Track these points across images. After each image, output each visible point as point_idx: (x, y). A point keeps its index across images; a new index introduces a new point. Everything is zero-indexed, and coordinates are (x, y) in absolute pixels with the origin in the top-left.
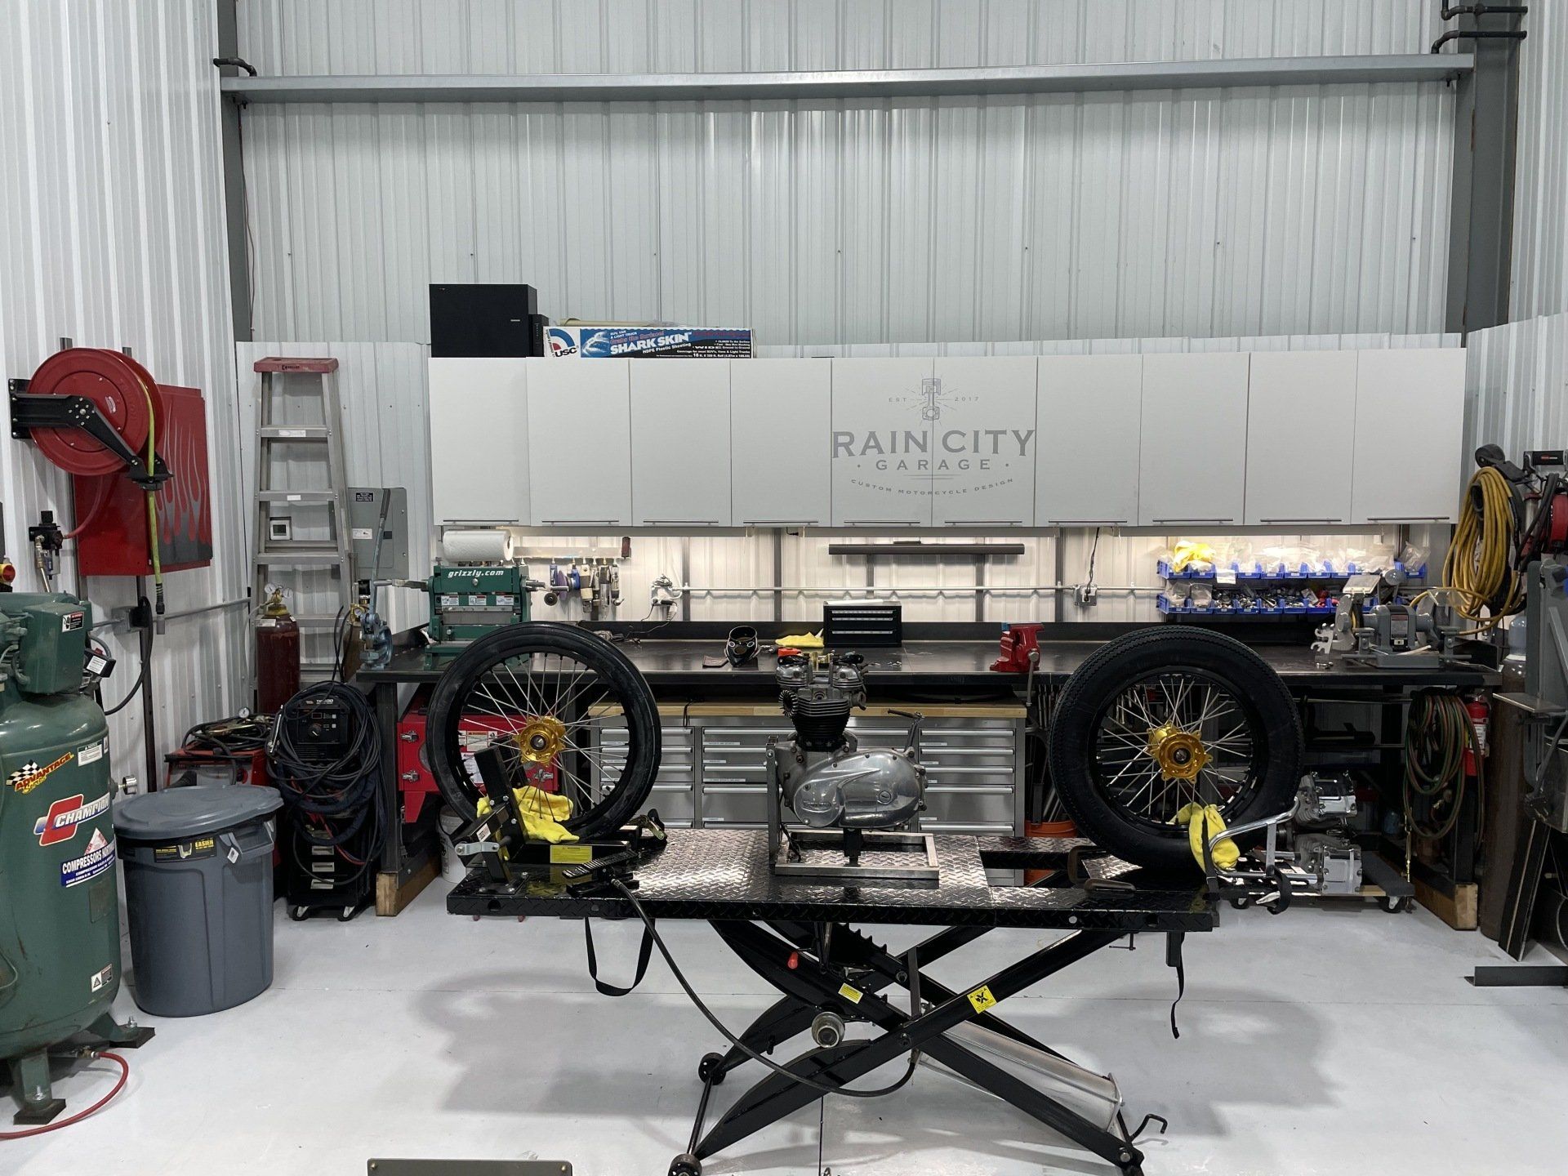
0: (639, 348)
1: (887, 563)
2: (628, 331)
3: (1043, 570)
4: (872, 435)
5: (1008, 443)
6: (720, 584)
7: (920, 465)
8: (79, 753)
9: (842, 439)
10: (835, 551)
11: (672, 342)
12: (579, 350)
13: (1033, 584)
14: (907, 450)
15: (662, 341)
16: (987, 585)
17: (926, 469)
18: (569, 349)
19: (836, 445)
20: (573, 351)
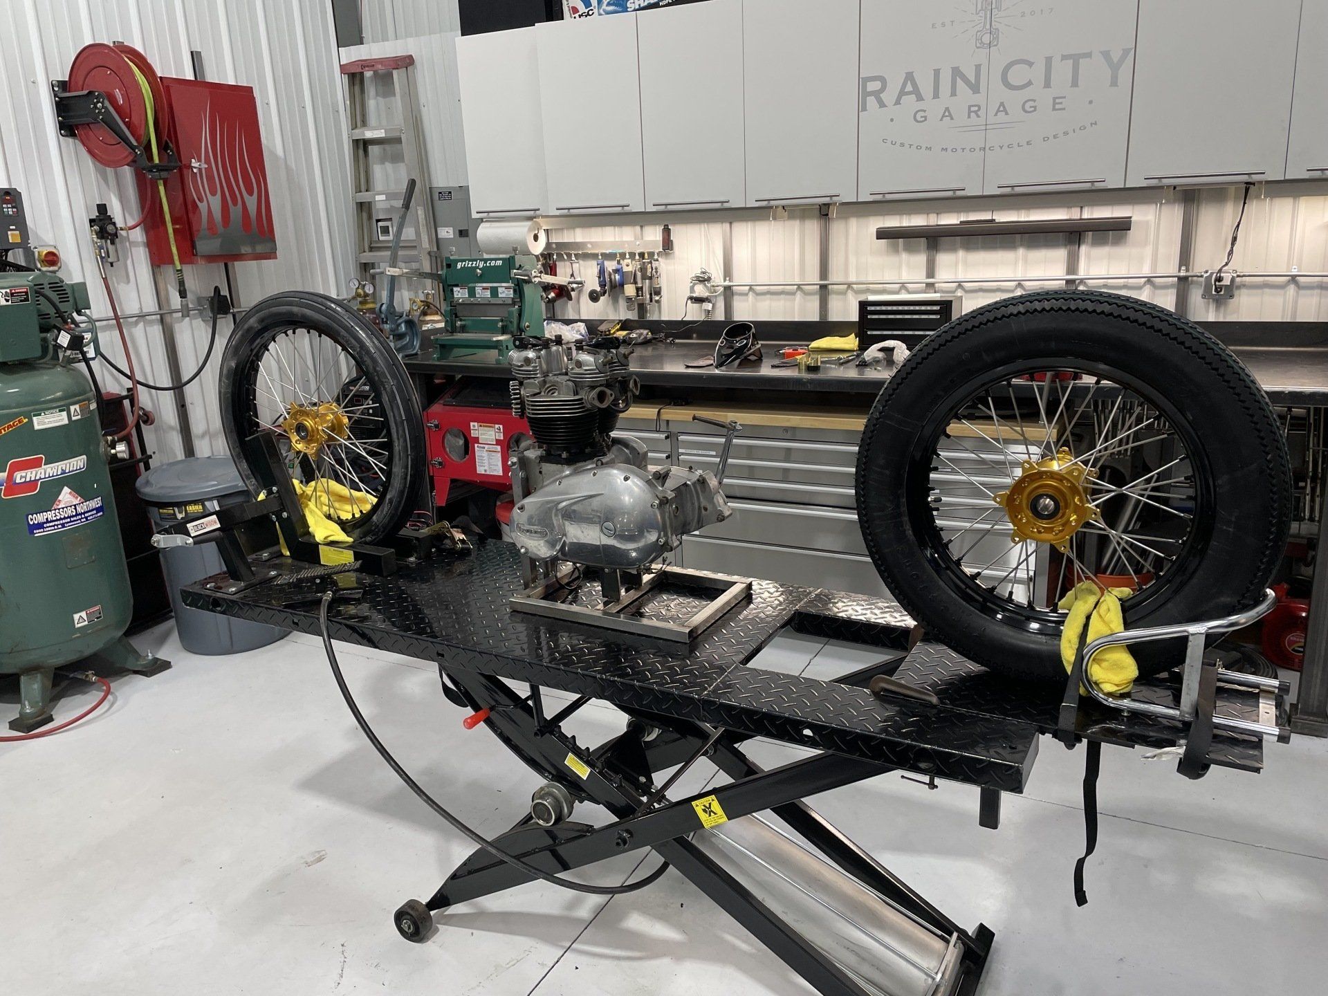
0: (656, 0)
1: (953, 249)
3: (1162, 250)
4: (910, 77)
6: (763, 278)
7: (969, 112)
8: (35, 419)
9: (873, 86)
10: (882, 234)
12: (596, 11)
13: (1146, 271)
14: (954, 94)
17: (978, 116)
18: (586, 11)
19: (864, 94)
20: (591, 12)
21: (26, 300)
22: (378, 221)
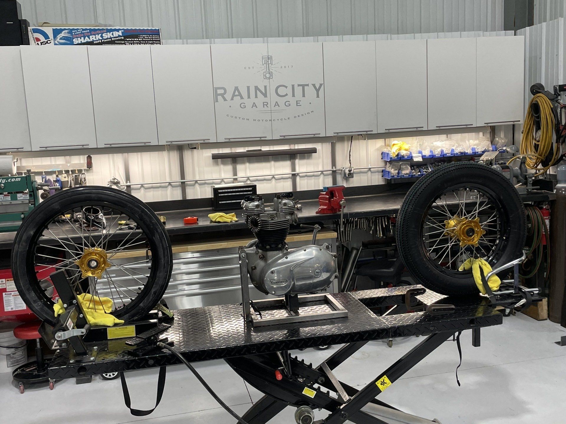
0: (91, 40)
1: (243, 163)
2: (83, 30)
3: (325, 161)
4: (236, 89)
5: (310, 91)
6: (148, 180)
7: (264, 105)
9: (220, 91)
10: (215, 157)
11: (112, 36)
12: (52, 42)
13: (321, 169)
14: (256, 97)
15: (105, 36)
16: (298, 171)
17: (267, 107)
18: (46, 41)
19: (216, 95)
20: (49, 42)
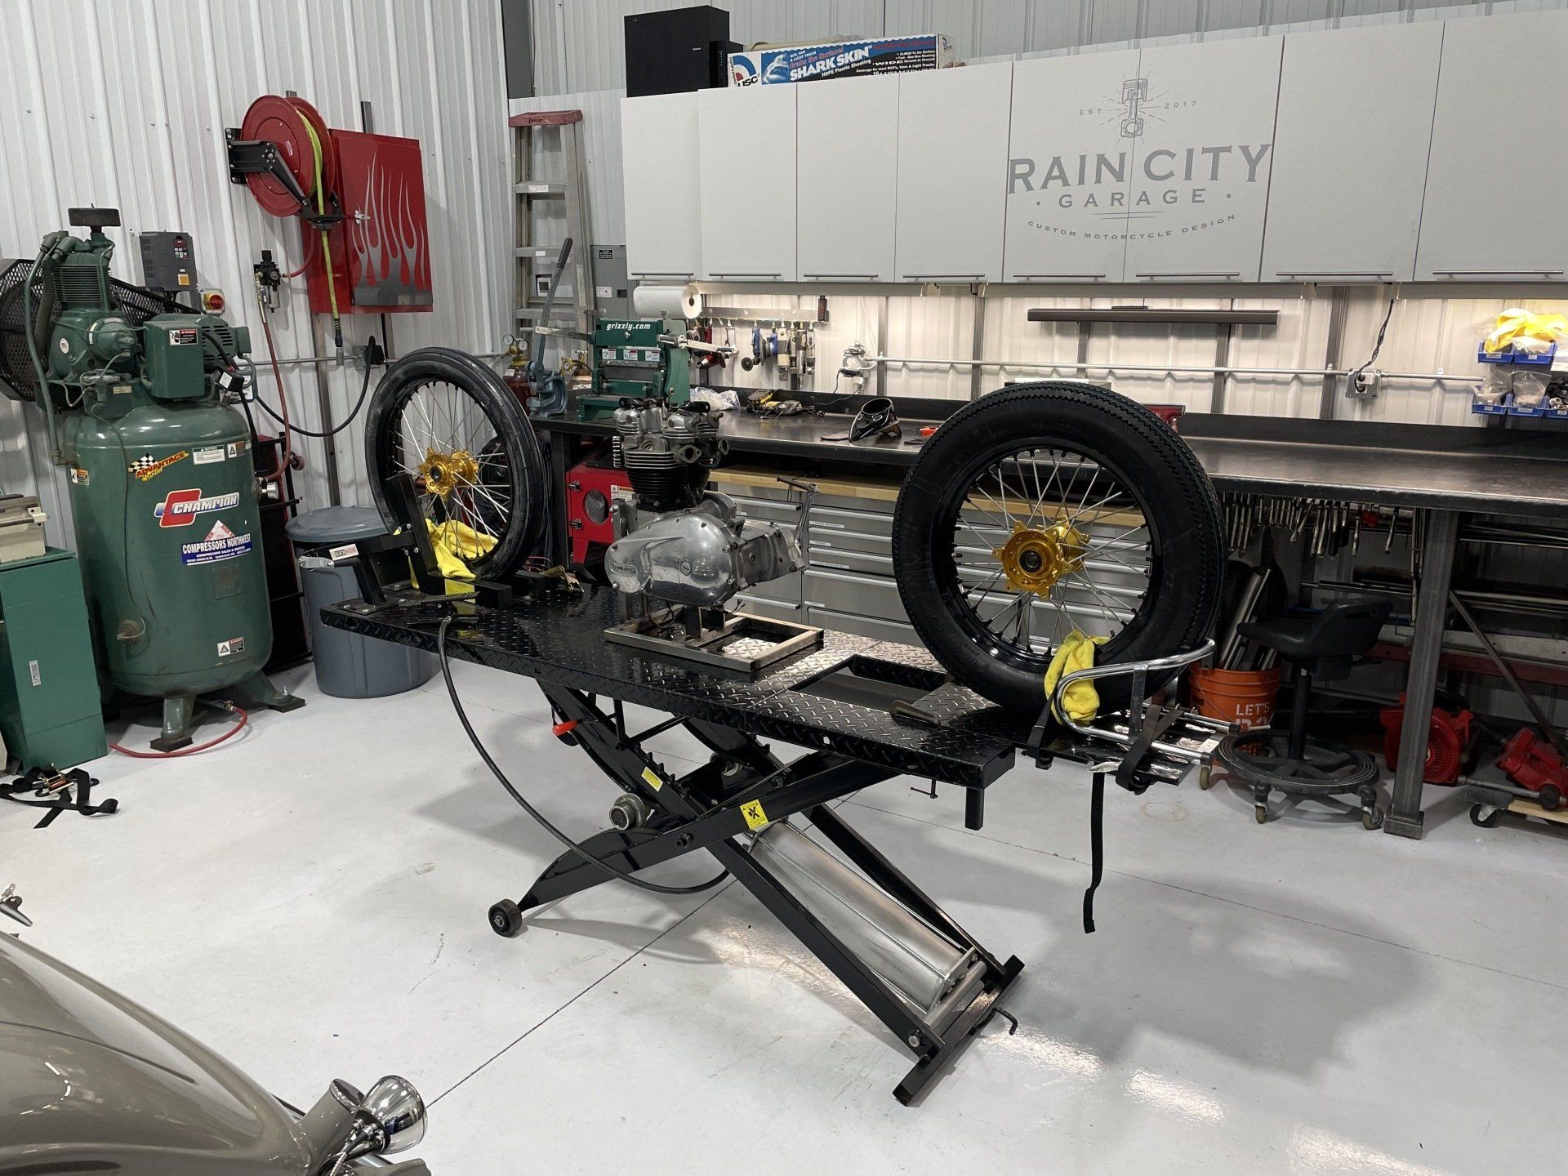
0: (818, 71)
1: (1105, 334)
2: (807, 51)
3: (1311, 347)
4: (1057, 161)
5: (1231, 163)
6: (917, 355)
7: (1113, 199)
8: (195, 454)
9: (1022, 169)
10: (1033, 316)
11: (852, 60)
12: (759, 78)
13: (1294, 367)
14: (1098, 181)
15: (841, 60)
16: (1231, 366)
17: (1121, 204)
18: (751, 78)
19: (1013, 176)
20: (754, 80)
21: (194, 341)
22: (538, 276)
:::::
Count the lines of the records above that contain the string "zero", treating uppercase and lowercase as different. Give only the number.

Written solution:
1